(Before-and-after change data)

* * * *

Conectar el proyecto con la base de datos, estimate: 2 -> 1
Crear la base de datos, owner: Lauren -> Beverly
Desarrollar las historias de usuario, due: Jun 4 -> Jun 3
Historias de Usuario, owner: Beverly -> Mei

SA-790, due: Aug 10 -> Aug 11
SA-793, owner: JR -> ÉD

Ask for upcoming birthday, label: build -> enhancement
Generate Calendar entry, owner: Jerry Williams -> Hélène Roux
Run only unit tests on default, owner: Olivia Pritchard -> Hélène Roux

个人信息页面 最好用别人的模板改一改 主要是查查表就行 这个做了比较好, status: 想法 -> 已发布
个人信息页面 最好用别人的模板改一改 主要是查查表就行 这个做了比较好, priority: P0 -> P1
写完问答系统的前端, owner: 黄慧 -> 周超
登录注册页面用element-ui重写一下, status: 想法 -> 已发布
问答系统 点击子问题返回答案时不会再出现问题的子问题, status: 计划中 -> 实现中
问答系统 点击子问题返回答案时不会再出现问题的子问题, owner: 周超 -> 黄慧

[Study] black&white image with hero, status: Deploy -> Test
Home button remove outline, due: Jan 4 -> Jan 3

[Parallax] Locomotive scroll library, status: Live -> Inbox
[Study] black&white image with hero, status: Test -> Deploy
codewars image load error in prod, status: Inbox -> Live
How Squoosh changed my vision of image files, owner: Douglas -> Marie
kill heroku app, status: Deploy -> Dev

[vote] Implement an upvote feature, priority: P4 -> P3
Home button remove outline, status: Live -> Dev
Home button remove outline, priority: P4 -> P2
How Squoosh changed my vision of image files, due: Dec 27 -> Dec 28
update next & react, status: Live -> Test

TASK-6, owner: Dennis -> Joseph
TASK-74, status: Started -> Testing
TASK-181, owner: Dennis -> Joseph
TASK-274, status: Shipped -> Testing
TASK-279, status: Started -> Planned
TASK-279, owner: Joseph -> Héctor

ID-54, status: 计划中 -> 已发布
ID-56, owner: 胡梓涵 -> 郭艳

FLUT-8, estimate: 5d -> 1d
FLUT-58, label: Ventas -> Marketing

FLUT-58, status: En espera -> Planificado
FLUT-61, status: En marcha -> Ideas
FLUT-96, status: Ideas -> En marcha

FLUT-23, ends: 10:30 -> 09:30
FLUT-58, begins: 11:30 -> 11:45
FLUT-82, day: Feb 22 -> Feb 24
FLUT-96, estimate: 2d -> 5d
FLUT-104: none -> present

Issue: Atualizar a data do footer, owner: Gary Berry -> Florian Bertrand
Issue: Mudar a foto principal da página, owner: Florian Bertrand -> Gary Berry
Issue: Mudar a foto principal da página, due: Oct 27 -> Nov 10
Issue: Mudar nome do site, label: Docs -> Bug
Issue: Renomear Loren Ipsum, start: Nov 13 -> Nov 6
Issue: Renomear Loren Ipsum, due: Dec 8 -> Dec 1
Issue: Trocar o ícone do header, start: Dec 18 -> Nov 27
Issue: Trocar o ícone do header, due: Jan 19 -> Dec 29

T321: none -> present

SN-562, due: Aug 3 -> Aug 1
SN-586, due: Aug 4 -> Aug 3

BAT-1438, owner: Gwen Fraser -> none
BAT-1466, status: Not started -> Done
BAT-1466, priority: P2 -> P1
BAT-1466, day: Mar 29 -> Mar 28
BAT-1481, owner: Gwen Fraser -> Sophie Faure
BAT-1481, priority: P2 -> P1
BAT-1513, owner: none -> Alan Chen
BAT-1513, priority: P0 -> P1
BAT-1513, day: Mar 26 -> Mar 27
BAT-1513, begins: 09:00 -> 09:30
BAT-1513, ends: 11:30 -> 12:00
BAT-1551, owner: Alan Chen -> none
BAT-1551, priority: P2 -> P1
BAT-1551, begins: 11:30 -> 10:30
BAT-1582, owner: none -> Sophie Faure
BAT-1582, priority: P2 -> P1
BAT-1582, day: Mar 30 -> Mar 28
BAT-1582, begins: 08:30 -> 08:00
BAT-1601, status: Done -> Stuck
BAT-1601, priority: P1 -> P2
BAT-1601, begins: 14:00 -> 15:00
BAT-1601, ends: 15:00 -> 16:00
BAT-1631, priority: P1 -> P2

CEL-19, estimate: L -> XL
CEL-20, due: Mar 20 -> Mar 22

* * * *

**TASK STATEMENT:** Could you restate word for word the lines above from the one containing "Issue: Trocar o ícone do header, due: Jan" through the one containing "BAT-1481, owner: Gwen Fraser -> Sophie Faure", both included, and nothing else?

**RESULT OF THE EXERCISE:**
Issue: Trocar o ícone do header, due: Jan 19 -> Dec 29

T321: none -> present

SN-562, due: Aug 3 -> Aug 1
SN-586, due: Aug 4 -> Aug 3

BAT-1438, owner: Gwen Fraser -> none
BAT-1466, status: Not started -> Done
BAT-1466, priority: P2 -> P1
BAT-1466, day: Mar 29 -> Mar 28
BAT-1481, owner: Gwen Fraser -> Sophie Faure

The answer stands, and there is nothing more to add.